ABOUT THIS EXERCISE:
Nothing but the records, transcribed verbatim and stripped of images, should appear in the answer.

(Saved entries)
== == ==
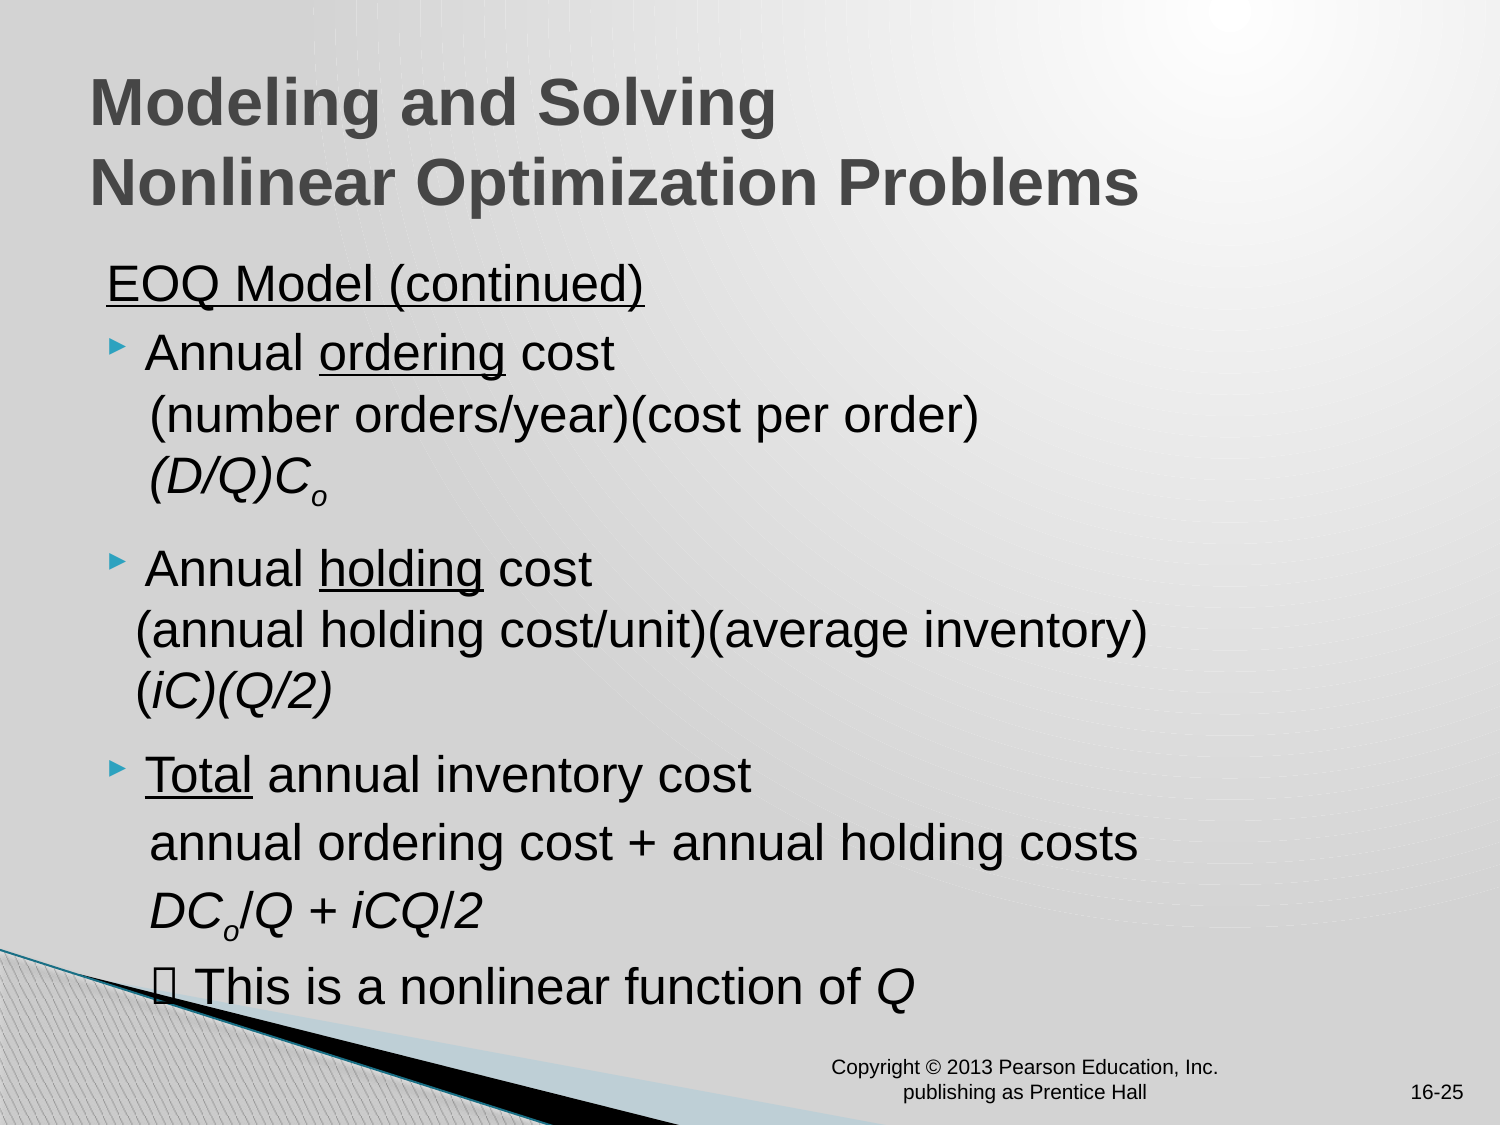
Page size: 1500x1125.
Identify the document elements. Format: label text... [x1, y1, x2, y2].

slide_number 16-25 [1362, 1051, 1479, 1112]
footer Copyright © 2013 Pearson Education, Inc. publishing as Prentice Hall [812, 1051, 1238, 1112]
list EOQ Model (continued) Annual ordering cost (number orders/year)(cost per order) (D/Q)Co Annual holding cost (annual holding cost/unit)(average inventory) (iC)(Q/2) Total annual inventory cost annual ordering cost + annual holding costs DCo/Q + iCQ/2  This is a nonlinear function of Q [74, 242, 1426, 1026]
title Modeling and Solving Nonlinear Optimization Problems [75, 45, 1425, 233]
== == ==
WRITTEN ANSWER:
Page size: 1500x1125.
Identify the document elements. Format: label text... [x1, y1, x2, y2].

slide_number 16-25 [1362, 1051, 1479, 1112]
footer Copyright © 2013 Pearson Education, Inc. publishing as Prentice Hall [812, 1051, 1238, 1112]
list EOQ Model (continued) Annual ordering cost (number orders/year)(cost per order) (D/Q)Co Annual holding cost (annual holding cost/unit)(average inventory) (iC)(Q/2) Total annual inventory cost annual ordering cost + annual holding costs DCo/Q + iCQ/2  This is a nonlinear function of Q [74, 242, 1426, 1026]
title Modeling and Solving Nonlinear Optimization Problems [75, 45, 1425, 233]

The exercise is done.